── Records shown

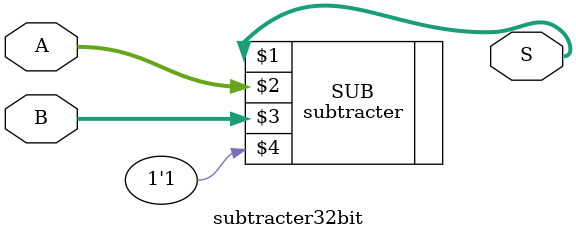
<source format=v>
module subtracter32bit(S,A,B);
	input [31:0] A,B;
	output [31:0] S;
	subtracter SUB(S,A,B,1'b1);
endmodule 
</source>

────
── Records shown

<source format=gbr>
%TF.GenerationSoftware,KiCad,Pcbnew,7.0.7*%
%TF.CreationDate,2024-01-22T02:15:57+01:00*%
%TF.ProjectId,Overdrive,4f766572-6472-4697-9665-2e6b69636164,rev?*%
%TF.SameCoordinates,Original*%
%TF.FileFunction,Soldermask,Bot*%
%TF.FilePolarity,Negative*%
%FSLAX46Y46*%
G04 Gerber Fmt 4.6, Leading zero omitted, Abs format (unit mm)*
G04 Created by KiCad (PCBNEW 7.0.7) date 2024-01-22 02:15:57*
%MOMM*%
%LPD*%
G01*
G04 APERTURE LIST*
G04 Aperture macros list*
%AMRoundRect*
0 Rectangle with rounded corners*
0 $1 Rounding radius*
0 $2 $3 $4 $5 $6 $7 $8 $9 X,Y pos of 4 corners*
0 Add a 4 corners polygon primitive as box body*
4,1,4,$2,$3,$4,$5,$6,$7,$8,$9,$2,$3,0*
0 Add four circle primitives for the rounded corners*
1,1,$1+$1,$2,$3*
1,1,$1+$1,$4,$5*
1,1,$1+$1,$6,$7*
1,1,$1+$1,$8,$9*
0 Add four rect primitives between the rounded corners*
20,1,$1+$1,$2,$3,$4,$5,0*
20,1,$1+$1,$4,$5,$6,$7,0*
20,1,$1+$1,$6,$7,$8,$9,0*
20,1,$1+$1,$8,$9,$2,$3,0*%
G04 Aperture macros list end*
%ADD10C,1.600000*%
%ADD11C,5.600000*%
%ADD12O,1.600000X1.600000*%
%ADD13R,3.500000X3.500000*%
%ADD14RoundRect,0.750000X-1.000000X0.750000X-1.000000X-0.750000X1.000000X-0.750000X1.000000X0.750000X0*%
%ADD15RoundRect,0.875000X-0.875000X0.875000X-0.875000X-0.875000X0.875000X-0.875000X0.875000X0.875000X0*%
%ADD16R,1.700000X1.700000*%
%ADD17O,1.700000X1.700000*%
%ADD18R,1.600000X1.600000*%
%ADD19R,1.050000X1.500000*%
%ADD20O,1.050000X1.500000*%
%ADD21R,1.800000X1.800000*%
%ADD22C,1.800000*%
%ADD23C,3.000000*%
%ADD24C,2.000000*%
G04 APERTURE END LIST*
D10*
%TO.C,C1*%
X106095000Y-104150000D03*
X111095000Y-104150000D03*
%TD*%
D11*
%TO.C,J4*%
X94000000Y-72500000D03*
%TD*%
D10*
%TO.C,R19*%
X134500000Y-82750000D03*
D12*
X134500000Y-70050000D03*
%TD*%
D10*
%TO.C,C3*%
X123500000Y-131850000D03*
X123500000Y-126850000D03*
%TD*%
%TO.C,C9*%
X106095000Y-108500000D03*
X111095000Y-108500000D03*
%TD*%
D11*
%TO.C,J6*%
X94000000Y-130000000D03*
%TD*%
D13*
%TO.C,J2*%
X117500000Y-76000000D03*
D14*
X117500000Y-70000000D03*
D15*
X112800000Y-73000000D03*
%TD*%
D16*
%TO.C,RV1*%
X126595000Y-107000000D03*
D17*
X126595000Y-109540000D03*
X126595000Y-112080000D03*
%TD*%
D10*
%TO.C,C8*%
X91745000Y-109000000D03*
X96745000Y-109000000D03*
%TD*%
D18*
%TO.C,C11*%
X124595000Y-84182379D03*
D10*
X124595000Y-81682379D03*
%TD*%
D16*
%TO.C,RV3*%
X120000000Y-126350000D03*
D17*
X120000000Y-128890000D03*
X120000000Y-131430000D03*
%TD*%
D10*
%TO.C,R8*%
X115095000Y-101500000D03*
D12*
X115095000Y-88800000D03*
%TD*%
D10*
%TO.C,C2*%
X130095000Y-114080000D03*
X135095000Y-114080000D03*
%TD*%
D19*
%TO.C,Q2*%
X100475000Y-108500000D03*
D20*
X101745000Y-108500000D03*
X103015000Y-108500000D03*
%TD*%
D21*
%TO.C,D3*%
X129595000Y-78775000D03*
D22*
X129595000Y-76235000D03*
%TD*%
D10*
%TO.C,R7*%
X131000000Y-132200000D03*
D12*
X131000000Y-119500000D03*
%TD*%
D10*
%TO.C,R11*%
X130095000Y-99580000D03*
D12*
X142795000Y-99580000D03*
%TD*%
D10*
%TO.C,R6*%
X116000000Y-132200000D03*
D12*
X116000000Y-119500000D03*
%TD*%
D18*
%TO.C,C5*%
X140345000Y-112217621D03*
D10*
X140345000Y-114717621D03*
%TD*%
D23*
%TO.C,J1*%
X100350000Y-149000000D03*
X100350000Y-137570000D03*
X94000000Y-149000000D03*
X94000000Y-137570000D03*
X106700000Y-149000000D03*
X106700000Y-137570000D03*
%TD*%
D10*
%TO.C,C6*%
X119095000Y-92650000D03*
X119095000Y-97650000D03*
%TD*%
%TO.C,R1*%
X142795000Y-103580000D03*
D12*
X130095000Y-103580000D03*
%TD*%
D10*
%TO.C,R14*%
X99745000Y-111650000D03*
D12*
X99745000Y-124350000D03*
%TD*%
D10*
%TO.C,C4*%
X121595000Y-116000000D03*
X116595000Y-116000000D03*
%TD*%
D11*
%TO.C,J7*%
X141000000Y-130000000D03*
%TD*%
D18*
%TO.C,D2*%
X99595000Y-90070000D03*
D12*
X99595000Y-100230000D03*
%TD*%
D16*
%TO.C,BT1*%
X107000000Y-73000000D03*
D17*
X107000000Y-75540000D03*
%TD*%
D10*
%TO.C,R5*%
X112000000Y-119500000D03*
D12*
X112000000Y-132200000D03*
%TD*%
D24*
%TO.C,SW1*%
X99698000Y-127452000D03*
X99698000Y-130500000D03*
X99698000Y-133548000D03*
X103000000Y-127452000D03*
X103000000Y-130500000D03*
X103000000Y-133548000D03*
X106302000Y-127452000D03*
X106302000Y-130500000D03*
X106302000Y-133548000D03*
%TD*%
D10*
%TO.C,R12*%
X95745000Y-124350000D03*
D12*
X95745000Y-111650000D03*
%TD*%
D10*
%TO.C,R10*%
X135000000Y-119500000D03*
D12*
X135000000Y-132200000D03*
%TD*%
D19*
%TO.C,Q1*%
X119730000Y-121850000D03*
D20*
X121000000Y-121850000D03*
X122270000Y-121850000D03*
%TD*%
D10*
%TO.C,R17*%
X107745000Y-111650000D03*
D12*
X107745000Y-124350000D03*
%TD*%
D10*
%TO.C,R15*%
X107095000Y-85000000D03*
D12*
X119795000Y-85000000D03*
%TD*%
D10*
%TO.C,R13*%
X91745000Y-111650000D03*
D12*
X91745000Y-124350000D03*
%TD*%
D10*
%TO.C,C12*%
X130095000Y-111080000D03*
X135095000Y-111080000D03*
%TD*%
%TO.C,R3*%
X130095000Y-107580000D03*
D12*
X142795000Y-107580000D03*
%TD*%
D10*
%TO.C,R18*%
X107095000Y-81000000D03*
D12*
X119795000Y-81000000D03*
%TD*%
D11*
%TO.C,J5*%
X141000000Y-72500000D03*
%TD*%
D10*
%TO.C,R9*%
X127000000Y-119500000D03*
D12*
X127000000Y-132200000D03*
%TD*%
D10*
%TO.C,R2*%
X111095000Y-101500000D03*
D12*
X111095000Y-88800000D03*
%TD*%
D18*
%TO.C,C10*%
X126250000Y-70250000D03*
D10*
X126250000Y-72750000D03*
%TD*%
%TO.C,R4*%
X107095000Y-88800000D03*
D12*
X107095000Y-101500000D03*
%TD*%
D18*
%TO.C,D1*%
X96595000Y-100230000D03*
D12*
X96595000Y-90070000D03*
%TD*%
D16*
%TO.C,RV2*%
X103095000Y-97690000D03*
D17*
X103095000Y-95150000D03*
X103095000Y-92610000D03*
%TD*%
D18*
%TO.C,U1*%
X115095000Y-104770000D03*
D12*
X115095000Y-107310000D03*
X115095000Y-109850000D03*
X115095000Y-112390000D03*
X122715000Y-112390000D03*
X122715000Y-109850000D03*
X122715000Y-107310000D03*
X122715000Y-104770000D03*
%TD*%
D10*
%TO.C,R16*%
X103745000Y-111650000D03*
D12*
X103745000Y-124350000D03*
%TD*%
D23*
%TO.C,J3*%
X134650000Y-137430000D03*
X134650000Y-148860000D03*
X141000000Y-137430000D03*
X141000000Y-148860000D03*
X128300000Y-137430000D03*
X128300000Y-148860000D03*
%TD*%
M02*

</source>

────
── Records shown

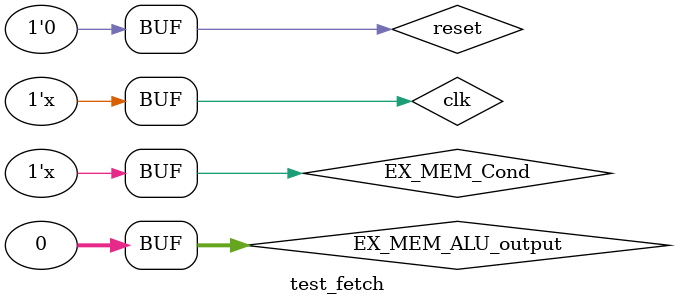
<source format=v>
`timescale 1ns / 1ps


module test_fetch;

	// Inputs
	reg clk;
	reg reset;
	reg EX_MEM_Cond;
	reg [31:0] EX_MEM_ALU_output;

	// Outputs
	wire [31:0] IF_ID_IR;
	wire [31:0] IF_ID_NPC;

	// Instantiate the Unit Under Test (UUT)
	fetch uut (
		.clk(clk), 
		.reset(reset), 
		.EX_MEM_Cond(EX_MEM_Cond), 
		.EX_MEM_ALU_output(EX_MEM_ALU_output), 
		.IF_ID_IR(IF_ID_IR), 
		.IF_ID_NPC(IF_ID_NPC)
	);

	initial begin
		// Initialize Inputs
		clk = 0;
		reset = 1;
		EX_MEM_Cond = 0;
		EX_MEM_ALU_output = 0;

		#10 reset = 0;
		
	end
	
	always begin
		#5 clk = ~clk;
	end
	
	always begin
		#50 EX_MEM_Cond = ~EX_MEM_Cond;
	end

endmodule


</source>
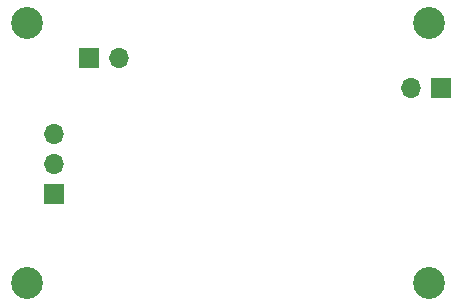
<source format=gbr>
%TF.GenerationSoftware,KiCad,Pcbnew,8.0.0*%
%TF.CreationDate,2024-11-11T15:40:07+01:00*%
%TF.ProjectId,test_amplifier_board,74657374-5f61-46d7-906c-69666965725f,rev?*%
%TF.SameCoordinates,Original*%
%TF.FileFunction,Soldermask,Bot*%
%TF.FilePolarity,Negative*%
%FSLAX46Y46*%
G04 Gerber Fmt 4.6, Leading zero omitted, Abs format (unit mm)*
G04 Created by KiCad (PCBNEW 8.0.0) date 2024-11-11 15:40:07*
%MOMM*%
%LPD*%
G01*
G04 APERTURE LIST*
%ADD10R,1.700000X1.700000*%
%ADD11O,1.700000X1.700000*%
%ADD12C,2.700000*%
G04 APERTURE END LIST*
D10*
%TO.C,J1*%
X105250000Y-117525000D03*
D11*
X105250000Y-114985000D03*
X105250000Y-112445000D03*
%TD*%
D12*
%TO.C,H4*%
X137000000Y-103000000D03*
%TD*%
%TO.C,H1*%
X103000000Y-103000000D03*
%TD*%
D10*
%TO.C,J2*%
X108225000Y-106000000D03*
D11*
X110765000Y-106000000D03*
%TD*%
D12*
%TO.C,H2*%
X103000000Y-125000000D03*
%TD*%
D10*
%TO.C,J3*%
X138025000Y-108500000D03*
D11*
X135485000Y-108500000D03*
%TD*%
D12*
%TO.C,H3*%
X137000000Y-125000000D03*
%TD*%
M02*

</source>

────

The word "primitives" may appear in several lines of the data; copy every line where it does.

0 Add four circle primitives for the rounded corners*
0 Add four rect primitives between the rounded corners*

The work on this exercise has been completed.